### [EXERCISE GOAL]
Filter these entries so that only lines with the word "degrees" remain.

[Extracted data entries]
____

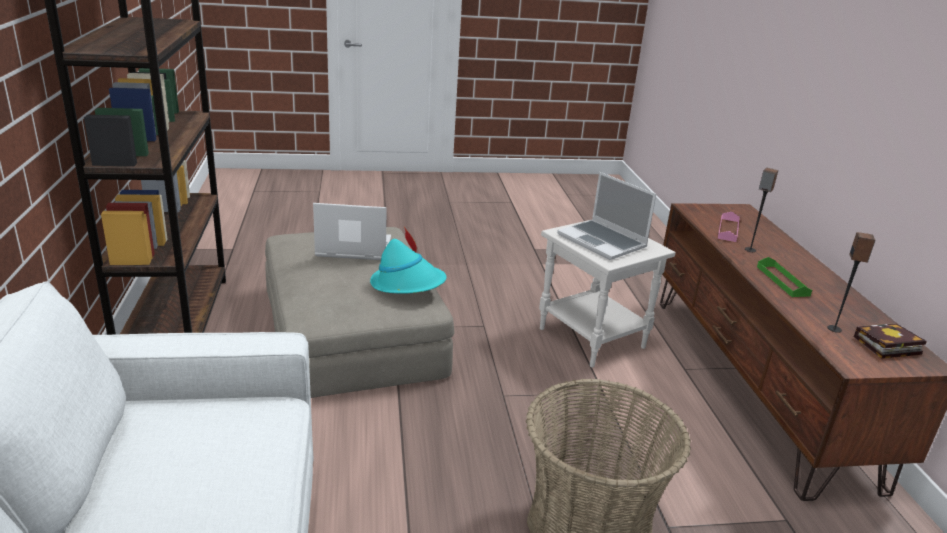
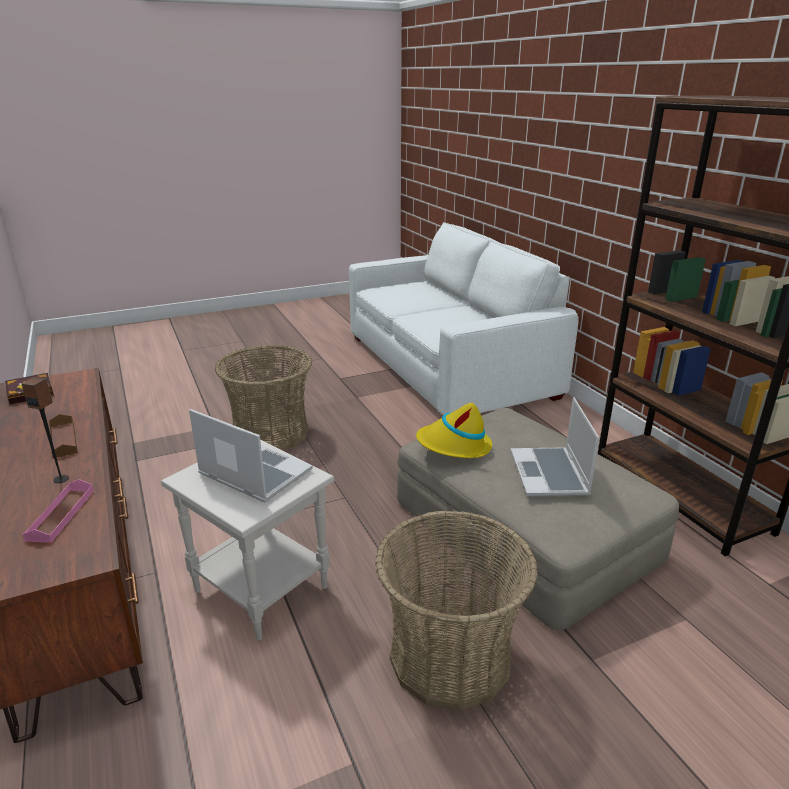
camera: 165 degrees right, 0 degrees up
(352, 248) = (550, 474): laptop -> laptop turned 105 degrees clockwise
(408, 284) = (454, 446): turquoise hat -> yellow hat
(471, 282) = (450, 656): none -> basket
(782, 281) = (63, 439): green tray -> brown tray
(834, 329) = (63, 399): speaker -> none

____

### [OUTPUT FOR THIS TASK]
camera: 165 degrees right, 0 degrees up
(352, 248) = (550, 474): laptop -> laptop turned 105 degrees clockwise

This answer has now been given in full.